Can you turn every line of the material below into a numbered list, leaving out any blank lines?
_ _ _ _ _
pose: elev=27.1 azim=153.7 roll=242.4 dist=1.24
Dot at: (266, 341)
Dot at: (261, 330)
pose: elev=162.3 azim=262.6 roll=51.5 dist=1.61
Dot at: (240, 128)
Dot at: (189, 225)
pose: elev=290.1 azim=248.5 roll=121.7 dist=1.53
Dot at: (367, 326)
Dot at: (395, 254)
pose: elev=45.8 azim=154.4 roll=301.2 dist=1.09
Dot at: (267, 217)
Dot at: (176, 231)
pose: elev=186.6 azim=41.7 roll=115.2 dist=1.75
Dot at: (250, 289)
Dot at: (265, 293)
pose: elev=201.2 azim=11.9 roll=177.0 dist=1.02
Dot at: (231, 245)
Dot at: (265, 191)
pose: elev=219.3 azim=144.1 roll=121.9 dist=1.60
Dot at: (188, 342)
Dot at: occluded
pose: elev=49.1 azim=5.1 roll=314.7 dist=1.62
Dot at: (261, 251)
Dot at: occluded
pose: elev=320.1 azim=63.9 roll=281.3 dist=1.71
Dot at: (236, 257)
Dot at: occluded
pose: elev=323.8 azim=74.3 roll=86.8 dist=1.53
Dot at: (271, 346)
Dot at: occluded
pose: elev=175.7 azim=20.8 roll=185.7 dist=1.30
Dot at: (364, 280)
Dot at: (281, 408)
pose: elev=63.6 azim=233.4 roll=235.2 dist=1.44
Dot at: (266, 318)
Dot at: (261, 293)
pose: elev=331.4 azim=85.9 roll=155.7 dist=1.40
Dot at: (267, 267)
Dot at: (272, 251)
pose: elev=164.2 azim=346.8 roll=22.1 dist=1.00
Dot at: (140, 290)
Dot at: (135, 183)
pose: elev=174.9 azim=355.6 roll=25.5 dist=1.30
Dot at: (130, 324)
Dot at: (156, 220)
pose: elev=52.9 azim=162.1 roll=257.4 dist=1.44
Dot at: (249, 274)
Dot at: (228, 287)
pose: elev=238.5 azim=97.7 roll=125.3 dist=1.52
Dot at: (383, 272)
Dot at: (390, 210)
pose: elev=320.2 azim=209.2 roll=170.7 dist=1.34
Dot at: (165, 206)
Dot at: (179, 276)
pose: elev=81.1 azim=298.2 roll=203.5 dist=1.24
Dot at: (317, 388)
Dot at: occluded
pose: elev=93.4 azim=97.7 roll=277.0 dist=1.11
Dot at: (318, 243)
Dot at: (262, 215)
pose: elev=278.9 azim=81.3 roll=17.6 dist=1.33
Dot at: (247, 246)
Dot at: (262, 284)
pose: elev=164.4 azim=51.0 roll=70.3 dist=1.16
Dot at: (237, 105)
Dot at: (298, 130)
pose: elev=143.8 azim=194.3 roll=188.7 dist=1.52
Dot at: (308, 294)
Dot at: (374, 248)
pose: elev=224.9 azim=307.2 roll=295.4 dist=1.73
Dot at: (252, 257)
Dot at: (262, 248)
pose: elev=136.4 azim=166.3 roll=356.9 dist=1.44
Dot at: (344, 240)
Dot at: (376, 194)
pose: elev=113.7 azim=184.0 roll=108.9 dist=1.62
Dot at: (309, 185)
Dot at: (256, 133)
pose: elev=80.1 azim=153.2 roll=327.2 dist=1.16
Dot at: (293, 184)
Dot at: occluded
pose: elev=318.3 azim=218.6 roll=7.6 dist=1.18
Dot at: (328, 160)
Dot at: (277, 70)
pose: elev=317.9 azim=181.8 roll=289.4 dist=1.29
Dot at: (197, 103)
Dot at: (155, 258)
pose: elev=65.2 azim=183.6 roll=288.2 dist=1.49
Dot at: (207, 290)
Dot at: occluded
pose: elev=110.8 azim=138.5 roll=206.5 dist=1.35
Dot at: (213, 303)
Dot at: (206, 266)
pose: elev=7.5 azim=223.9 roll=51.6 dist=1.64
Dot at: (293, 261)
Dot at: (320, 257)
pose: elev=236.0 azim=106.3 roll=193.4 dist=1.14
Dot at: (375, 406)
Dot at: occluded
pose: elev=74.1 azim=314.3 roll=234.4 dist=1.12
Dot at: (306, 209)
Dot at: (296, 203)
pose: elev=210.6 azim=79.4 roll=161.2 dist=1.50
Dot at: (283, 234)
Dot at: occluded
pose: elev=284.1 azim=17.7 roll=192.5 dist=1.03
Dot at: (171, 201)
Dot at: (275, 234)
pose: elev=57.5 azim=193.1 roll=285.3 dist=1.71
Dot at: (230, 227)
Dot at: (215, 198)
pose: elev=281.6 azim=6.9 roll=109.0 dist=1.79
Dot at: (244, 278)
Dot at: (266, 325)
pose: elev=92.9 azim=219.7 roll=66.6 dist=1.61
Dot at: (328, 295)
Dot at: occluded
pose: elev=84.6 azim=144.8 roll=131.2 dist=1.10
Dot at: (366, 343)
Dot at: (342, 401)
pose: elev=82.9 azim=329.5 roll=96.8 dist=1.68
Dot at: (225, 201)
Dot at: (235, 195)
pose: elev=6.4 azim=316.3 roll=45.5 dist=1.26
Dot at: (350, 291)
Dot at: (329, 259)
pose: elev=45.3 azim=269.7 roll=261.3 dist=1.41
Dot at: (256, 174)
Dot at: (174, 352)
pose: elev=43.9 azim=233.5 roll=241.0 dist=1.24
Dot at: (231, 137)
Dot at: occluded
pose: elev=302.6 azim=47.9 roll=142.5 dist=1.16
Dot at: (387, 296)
_ _ _ _ _
ANSWER BELOW
1. pose: elev=27.1 azim=153.7 roll=242.4 dist=1.24
2. Dot at: (266, 341)
3. Dot at: (261, 330)
4. pose: elev=162.3 azim=262.6 roll=51.5 dist=1.61
5. Dot at: (240, 128)
6. Dot at: (189, 225)
7. pose: elev=290.1 azim=248.5 roll=121.7 dist=1.53
8. Dot at: (367, 326)
9. Dot at: (395, 254)
10. pose: elev=45.8 azim=154.4 roll=301.2 dist=1.09
11. Dot at: (267, 217)
12. Dot at: (176, 231)
13. pose: elev=186.6 azim=41.7 roll=115.2 dist=1.75
14. Dot at: (250, 289)
15. Dot at: (265, 293)
16. pose: elev=201.2 azim=11.9 roll=177.0 dist=1.02
17. Dot at: (231, 245)
18. Dot at: (265, 191)
19. pose: elev=219.3 azim=144.1 roll=121.9 dist=1.60
20. Dot at: (188, 342)
21. Dot at: occluded
22. pose: elev=49.1 azim=5.1 roll=314.7 dist=1.62
23. Dot at: (261, 251)
24. Dot at: occluded
25. pose: elev=320.1 azim=63.9 roll=281.3 dist=1.71
26. Dot at: (236, 257)
27. Dot at: occluded
28. pose: elev=323.8 azim=74.3 roll=86.8 dist=1.53
29. Dot at: (271, 346)
30. Dot at: occluded
31. pose: elev=175.7 azim=20.8 roll=185.7 dist=1.30
32. Dot at: (364, 280)
33. Dot at: (281, 408)
34. pose: elev=63.6 azim=233.4 roll=235.2 dist=1.44
35. Dot at: (266, 318)
36. Dot at: (261, 293)
37. pose: elev=331.4 azim=85.9 roll=155.7 dist=1.40
38. Dot at: (267, 267)
39. Dot at: (272, 251)
40. pose: elev=164.2 azim=346.8 roll=22.1 dist=1.00
41. Dot at: (140, 290)
42. Dot at: (135, 183)
43. pose: elev=174.9 azim=355.6 roll=25.5 dist=1.30
44. Dot at: (130, 324)
45. Dot at: (156, 220)
46. pose: elev=52.9 azim=162.1 roll=257.4 dist=1.44
47. Dot at: (249, 274)
48. Dot at: (228, 287)
49. pose: elev=238.5 azim=97.7 roll=125.3 dist=1.52
50. Dot at: (383, 272)
51. Dot at: (390, 210)
52. pose: elev=320.2 azim=209.2 roll=170.7 dist=1.34
53. Dot at: (165, 206)
54. Dot at: (179, 276)
55. pose: elev=81.1 azim=298.2 roll=203.5 dist=1.24
56. Dot at: (317, 388)
57. Dot at: occluded
58. pose: elev=93.4 azim=97.7 roll=277.0 dist=1.11
59. Dot at: (318, 243)
60. Dot at: (262, 215)
61. pose: elev=278.9 azim=81.3 roll=17.6 dist=1.33
62. Dot at: (247, 246)
63. Dot at: (262, 284)
64. pose: elev=164.4 azim=51.0 roll=70.3 dist=1.16
65. Dot at: (237, 105)
66. Dot at: (298, 130)
67. pose: elev=143.8 azim=194.3 roll=188.7 dist=1.52
68. Dot at: (308, 294)
69. Dot at: (374, 248)
70. pose: elev=224.9 azim=307.2 roll=295.4 dist=1.73
71. Dot at: (252, 257)
72. Dot at: (262, 248)
73. pose: elev=136.4 azim=166.3 roll=356.9 dist=1.44
74. Dot at: (344, 240)
75. Dot at: (376, 194)
76. pose: elev=113.7 azim=184.0 roll=108.9 dist=1.62
77. Dot at: (309, 185)
78. Dot at: (256, 133)
79. pose: elev=80.1 azim=153.2 roll=327.2 dist=1.16
80. Dot at: (293, 184)
81. Dot at: occluded
82. pose: elev=318.3 azim=218.6 roll=7.6 dist=1.18
83. Dot at: (328, 160)
84. Dot at: (277, 70)
85. pose: elev=317.9 azim=181.8 roll=289.4 dist=1.29
86. Dot at: (197, 103)
87. Dot at: (155, 258)
88. pose: elev=65.2 azim=183.6 roll=288.2 dist=1.49
89. Dot at: (207, 290)
90. Dot at: occluded
91. pose: elev=110.8 azim=138.5 roll=206.5 dist=1.35
92. Dot at: (213, 303)
93. Dot at: (206, 266)
94. pose: elev=7.5 azim=223.9 roll=51.6 dist=1.64
95. Dot at: (293, 261)
96. Dot at: (320, 257)
97. pose: elev=236.0 azim=106.3 roll=193.4 dist=1.14
98. Dot at: (375, 406)
99. Dot at: occluded
100. pose: elev=74.1 azim=314.3 roll=234.4 dist=1.12
101. Dot at: (306, 209)
102. Dot at: (296, 203)
103. pose: elev=210.6 azim=79.4 roll=161.2 dist=1.50
104. Dot at: (283, 234)
105. Dot at: occluded
106. pose: elev=284.1 azim=17.7 roll=192.5 dist=1.03
107. Dot at: (171, 201)
108. Dot at: (275, 234)
109. pose: elev=57.5 azim=193.1 roll=285.3 dist=1.71
110. Dot at: (230, 227)
111. Dot at: (215, 198)
112. pose: elev=281.6 azim=6.9 roll=109.0 dist=1.79
113. Dot at: (244, 278)
114. Dot at: (266, 325)
115. pose: elev=92.9 azim=219.7 roll=66.6 dist=1.61
116. Dot at: (328, 295)
117. Dot at: occluded
118. pose: elev=84.6 azim=144.8 roll=131.2 dist=1.10
119. Dot at: (366, 343)
120. Dot at: (342, 401)
121. pose: elev=82.9 azim=329.5 roll=96.8 dist=1.68
122. Dot at: (225, 201)
123. Dot at: (235, 195)
124. pose: elev=6.4 azim=316.3 roll=45.5 dist=1.26
125. Dot at: (350, 291)
126. Dot at: (329, 259)
127. pose: elev=45.3 azim=269.7 roll=261.3 dist=1.41
128. Dot at: (256, 174)
129. Dot at: (174, 352)
130. pose: elev=43.9 azim=233.5 roll=241.0 dist=1.24
131. Dot at: (231, 137)
132. Dot at: occluded
133. pose: elev=302.6 azim=47.9 roll=142.5 dist=1.16
134. Dot at: (387, 296)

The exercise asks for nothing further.